> [WORK TASK] Take the entries below and print only the lines from the one with "детский хор можно было услышать на волнах" through the one with "UOB hạ dự báo tăng trưởng Việt Nam do", exactly as they stand, both ends included.

> [TASK INPUT]
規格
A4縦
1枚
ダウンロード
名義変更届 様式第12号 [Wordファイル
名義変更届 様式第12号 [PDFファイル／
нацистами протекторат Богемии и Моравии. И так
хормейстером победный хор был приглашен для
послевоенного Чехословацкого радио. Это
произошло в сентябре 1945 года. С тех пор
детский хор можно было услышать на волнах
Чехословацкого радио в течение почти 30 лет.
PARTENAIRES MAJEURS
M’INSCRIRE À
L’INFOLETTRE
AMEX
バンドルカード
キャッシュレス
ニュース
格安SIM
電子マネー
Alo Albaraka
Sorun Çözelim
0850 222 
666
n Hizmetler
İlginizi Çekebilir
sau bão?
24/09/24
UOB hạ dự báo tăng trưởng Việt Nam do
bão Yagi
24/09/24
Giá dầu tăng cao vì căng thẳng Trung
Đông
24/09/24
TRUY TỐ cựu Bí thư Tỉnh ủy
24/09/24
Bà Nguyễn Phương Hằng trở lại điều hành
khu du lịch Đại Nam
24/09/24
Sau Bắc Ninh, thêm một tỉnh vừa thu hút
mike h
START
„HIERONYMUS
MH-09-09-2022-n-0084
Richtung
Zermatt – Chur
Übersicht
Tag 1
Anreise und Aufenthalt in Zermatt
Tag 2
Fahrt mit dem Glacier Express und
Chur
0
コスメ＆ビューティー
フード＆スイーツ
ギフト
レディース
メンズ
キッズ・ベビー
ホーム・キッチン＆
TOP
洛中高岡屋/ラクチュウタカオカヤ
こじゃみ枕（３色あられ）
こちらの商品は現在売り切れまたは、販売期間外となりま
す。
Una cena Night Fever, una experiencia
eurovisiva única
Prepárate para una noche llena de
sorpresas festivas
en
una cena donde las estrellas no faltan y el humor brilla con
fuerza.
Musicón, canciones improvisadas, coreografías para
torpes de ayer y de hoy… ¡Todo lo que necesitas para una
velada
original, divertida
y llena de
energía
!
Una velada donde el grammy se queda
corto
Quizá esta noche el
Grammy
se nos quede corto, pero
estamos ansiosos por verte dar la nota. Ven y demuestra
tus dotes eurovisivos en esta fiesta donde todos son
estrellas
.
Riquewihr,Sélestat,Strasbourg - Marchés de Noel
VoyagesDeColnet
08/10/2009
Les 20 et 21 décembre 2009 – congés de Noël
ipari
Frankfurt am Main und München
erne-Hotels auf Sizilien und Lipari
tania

> [TASK RESPONSE]
детский хор можно было услышать на волнах
Чехословацкого радио в течение почти 30 лет.
PARTENAIRES MAJEURS
M’INSCRIRE À
L’INFOLETTRE
AMEX
バンドルカード
キャッシュレス
ニュース
格安SIM
電子マネー
Alo Albaraka
Sorun Çözelim
0850 222 
666
n Hizmetler
İlginizi Çekebilir
sau bão?
24/09/24
UOB hạ dự báo tăng trưởng Việt Nam do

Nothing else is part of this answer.